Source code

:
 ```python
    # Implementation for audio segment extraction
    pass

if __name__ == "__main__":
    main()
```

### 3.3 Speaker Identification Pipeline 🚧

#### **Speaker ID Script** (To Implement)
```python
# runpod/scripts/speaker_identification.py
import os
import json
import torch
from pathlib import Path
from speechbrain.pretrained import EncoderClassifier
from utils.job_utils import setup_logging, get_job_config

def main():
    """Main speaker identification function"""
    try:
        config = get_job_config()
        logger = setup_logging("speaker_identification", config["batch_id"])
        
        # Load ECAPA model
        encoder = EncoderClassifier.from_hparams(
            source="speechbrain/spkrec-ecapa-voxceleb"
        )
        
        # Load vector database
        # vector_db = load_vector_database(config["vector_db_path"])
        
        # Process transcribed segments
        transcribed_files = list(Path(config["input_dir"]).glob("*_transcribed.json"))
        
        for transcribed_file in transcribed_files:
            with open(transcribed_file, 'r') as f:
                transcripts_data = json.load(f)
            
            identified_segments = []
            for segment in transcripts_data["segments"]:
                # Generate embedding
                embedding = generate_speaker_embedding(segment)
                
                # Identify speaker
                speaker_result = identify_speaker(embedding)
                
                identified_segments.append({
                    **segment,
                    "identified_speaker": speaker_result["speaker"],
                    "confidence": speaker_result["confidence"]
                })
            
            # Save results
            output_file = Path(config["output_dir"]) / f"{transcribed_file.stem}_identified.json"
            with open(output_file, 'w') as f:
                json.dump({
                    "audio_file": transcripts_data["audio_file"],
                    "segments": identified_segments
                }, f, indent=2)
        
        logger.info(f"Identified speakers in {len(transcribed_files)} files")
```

━━━━━━━━

Nothing may be left out. Retype all the entries exactly.

Result below
Source code

:
 ```python
    # Implementation for audio segment extraction
    pass

if __name__ == "__main__":
    main()
```

### 3.3 Speaker Identification Pipeline 🚧

#### **Speaker ID Script** (To Implement)
```python
# runpod/scripts/speaker_identification.py
import os
import json
import torch
from pathlib import Path
from speechbrain.pretrained import EncoderClassifier
from utils.job_utils import setup_logging, get_job_config

def main():
    """Main speaker identification function"""
    try:
        config = get_job_config()
        logger = setup_logging("speaker_identification", config["batch_id"])
        
        # Load ECAPA model
        encoder = EncoderClassifier.from_hparams(
            source="speechbrain/spkrec-ecapa-voxceleb"
        )
        
        # Load vector database
        # vector_db = load_vector_database(config["vector_db_path"])
        
        # Process transcribed segments
        transcribed_files = list(Path(config["input_dir"]).glob("*_transcribed.json"))
        
        for transcribed_file in transcribed_files:
            with open(transcribed_file, 'r') as f:
                transcripts_data = json.load(f)
            
            identified_segments = []
            for segment in transcripts_data["segments"]:
                # Generate embedding
                embedding = generate_speaker_embedding(segment)
                
                # Identify speaker
                speaker_result = identify_speaker(embedding)
                
                identified_segments.append({
                    **segment,
                    "identified_speaker": speaker_result["speaker"],
                    "confidence": speaker_result["confidence"]
                })
            
            # Save results
            output_file = Path(config["output_dir"]) / f"{transcribed_file.stem}_identified.json"
            with open(output_file, 'w') as f:
                json.dump({
                    "audio_file": transcripts_data["audio_file"],
                    "segments": identified_segments
                }, f, indent=2)
        
        logger.info(f"Identified speakers in {len(transcribed_files)} files")
```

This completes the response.